*** Opening of INFORMATION SUPPLIED ***

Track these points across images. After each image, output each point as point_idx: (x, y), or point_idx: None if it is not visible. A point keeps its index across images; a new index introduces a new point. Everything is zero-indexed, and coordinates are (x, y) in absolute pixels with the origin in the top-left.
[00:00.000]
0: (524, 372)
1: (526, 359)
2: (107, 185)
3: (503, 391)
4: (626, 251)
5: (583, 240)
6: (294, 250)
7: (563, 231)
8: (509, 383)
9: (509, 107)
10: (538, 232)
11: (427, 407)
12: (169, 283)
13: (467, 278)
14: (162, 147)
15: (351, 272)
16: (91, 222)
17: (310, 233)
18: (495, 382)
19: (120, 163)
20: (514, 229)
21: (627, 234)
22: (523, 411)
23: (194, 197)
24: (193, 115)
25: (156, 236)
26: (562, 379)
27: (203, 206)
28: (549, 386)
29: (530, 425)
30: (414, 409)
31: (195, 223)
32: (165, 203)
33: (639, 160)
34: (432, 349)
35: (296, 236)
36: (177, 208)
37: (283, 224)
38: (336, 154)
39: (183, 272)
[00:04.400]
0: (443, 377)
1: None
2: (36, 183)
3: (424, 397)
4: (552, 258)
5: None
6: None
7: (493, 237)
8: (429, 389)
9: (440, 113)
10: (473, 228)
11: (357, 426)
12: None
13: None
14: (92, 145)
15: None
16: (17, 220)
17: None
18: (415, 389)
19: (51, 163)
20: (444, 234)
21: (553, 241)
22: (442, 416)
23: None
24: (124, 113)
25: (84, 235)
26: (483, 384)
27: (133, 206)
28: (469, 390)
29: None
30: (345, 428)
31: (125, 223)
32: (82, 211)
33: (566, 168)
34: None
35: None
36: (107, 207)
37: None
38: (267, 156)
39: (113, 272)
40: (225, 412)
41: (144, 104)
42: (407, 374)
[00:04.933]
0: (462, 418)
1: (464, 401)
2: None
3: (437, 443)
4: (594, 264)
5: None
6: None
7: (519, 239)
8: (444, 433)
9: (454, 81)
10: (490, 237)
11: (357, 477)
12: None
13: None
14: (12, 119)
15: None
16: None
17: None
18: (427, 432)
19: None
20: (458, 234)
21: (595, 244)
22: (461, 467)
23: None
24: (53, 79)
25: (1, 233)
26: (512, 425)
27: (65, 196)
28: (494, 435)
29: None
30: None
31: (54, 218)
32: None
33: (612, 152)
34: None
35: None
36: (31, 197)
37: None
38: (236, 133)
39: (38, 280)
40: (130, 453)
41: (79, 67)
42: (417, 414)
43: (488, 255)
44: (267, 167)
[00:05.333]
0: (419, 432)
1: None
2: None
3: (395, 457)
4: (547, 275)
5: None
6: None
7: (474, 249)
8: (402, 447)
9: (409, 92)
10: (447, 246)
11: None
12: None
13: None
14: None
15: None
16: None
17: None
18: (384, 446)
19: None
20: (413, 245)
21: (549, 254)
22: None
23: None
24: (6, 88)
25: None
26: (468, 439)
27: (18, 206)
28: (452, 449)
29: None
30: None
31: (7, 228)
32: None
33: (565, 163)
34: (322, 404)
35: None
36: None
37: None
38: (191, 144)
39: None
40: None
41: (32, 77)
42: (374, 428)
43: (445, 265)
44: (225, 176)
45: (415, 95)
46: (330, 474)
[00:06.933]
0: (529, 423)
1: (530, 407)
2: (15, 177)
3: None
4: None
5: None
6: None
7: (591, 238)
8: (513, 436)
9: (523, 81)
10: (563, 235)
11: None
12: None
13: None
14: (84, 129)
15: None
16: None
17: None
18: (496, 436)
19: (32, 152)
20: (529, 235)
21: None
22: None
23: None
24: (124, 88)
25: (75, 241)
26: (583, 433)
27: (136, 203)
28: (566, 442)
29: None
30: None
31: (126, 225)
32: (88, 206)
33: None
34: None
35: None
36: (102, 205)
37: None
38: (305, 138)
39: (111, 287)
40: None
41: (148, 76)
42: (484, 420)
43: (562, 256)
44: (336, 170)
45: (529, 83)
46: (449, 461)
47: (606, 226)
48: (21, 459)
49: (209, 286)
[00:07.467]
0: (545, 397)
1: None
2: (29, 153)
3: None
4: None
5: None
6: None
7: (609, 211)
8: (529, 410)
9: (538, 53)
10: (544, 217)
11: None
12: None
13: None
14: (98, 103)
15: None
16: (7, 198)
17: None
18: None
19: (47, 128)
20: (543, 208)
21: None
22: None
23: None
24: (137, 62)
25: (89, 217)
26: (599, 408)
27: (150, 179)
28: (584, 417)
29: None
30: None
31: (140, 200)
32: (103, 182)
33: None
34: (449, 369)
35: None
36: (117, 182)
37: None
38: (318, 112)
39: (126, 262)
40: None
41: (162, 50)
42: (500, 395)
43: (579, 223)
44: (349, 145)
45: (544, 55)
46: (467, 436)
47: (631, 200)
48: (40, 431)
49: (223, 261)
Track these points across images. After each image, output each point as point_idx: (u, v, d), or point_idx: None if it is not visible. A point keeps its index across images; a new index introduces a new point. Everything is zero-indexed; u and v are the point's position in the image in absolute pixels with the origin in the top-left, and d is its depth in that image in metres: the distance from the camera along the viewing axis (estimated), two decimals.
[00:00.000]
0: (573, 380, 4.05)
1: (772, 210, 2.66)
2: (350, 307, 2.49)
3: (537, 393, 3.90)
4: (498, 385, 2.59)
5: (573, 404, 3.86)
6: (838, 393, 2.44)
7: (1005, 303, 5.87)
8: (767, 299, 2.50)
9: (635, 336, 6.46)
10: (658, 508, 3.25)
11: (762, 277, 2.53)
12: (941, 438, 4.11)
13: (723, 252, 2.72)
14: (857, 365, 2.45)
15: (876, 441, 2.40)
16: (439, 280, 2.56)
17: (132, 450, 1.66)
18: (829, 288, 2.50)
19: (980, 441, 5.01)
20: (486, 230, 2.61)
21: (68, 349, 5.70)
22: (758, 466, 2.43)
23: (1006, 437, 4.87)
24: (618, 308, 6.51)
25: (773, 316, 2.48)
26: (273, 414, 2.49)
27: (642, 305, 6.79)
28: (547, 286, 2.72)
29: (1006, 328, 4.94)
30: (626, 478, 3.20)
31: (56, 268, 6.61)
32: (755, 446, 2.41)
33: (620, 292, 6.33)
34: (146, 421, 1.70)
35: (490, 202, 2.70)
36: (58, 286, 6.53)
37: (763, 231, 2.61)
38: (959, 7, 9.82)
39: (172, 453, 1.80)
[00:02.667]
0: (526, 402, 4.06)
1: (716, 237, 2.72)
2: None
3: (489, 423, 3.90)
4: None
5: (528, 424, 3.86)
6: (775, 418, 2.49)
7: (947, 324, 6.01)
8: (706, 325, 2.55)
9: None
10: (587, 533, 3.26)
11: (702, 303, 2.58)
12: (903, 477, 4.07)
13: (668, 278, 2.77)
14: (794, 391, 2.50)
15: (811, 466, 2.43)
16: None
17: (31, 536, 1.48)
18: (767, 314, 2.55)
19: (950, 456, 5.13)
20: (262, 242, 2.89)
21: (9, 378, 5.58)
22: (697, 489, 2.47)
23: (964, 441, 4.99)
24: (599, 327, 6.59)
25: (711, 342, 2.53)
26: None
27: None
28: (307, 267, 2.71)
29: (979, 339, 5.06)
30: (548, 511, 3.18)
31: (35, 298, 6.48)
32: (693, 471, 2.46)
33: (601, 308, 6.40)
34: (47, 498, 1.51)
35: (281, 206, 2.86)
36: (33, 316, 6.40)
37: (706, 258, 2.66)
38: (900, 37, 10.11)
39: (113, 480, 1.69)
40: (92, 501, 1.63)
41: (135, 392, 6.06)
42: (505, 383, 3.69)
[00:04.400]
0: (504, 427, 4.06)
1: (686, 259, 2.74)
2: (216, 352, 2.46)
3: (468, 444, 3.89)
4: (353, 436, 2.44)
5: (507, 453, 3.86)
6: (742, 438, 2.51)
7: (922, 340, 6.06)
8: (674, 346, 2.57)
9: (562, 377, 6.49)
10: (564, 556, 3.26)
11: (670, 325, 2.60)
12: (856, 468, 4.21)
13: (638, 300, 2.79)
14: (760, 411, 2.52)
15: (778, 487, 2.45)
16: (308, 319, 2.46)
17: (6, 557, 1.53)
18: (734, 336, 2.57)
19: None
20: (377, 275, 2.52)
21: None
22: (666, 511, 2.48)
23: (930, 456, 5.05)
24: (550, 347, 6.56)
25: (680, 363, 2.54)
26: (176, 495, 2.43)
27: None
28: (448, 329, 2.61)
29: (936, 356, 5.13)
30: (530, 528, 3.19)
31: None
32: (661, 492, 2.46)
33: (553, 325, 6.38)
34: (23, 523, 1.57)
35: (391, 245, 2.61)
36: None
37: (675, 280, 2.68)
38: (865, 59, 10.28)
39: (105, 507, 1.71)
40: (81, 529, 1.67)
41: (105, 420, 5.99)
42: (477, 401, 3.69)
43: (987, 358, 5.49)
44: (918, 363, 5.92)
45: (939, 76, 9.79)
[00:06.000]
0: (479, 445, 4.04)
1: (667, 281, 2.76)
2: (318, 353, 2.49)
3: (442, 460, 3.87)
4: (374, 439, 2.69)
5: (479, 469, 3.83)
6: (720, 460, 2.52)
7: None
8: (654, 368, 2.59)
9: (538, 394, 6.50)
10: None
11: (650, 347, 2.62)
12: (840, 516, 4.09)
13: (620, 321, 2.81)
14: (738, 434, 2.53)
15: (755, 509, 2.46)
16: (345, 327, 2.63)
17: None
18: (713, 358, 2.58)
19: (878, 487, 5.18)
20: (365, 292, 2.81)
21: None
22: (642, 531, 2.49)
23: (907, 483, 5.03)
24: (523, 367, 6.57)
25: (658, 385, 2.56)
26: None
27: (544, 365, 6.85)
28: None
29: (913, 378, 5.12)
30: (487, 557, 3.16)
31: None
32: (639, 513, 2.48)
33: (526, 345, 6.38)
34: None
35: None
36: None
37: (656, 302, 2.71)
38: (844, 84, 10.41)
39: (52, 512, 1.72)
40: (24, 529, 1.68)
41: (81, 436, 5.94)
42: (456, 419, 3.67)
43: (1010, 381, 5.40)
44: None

*** Close of INFORMATION SUPPLIED ***

- _EXERCISE DIRECTIONS_:
Only the lines above from the line with "12: (941, 438, 4.11)" to the line with "27: (642, 305, 6.79)", those two lines included, should be reproduced exactly.

- _ANSWER TO THIS PROBLEM_:
12: (941, 438, 4.11)
13: (723, 252, 2.72)
14: (857, 365, 2.45)
15: (876, 441, 2.40)
16: (439, 280, 2.56)
17: (132, 450, 1.66)
18: (829, 288, 2.50)
19: (980, 441, 5.01)
20: (486, 230, 2.61)
21: (68, 349, 5.70)
22: (758, 466, 2.43)
23: (1006, 437, 4.87)
24: (618, 308, 6.51)
25: (773, 316, 2.48)
26: (273, 414, 2.49)
27: (642, 305, 6.79)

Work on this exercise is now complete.